Gus stared at the money. Memo looked at Roy in intense surprise.

People at the nearby tables turned to see what was going on. Those in the rear craned and got up. The m.c. gave up his jokes and waved both spots to Roy.

“For Pete’s sake, sit down,” Max hissed.

Roy rippled the green cloth in front of Max’s face and dragged out of his astonished mouth a dead herring.

Everybody in the place applauded.

From Memo’s bosom, he plucked a duck egg.

Gus got red in the face. Roy grabbed his beak again and twisted — it shed more cartwheels.

“Second installment.”

“What the hell is this?” Gus sputtered.

The color wheels spun. Roy turned purple, red, and yellow. From the glum Mercy’s pocket he extracted a long salami.

Gus’s ears ran a third installment of silver. A whirl of the cloth and a white bunny hopped out of Memo’s purse. From Max’s size sixteen shirt collar, he teased out a pig’s tail. As the customers howled, Max pulled out his black book and furiously scribbled in it. Gus’s blue, depressed eye hunted around for a way out but his glass one gleamed like a lamp in a graveyard. And Memo laughed and laughed till the tears streamed down her cheeks.

4

Maybe I might break my back while I am at it,” Roy spoke into the microphone at home plate before a hushed sellout crowd jampacked into Knights Field, “but I will do my best — the best I am able — to be the greatest there ever was in the game.
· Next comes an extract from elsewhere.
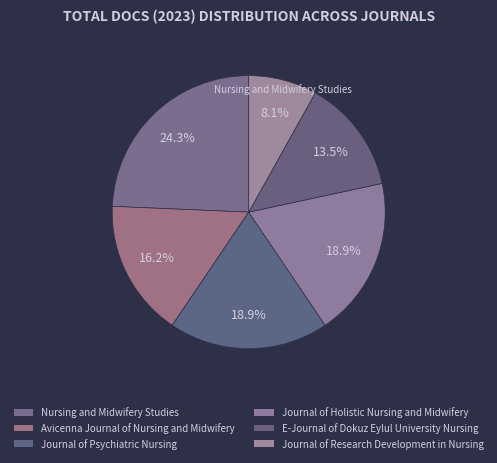

Count the number of slices in the pie.

6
“I thank you.” He finished with a gulp that echoed like an electric hiccup through the loudspeakers and sat down, not quite happy with himself despite the celebration, because when called on to speak he had meant to begin with a joke, then thank them for their favor and say what a good team the Knights were and how he enjoyed working for Pop Fisher, but it had come out this other way. On the other hand, so what the hell if they knew what was on his mind?
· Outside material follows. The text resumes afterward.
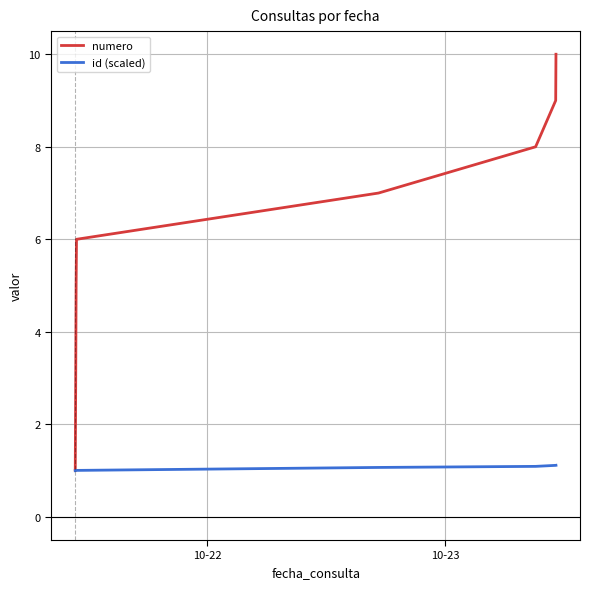

Which series has the largest total across all categories?

numero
It was “Roy Hobbs Day,” that had been in the making since two weeks ago, when Max Mercy printed in his column: “Roy Hobbs, El Swatto, has been ixnayed on a pay raise. Trying to kill the bird that lays the golden baseball, Judge?” A grass roots movement developed among the loyal fans to put the Judge to shame (if possible) and they had quickly arranged a Day for Roy, which was held after the Knights had bounced into third place, following a night game win over the Phils, who now led them by only four games, themselves two behind the first-place Pirates.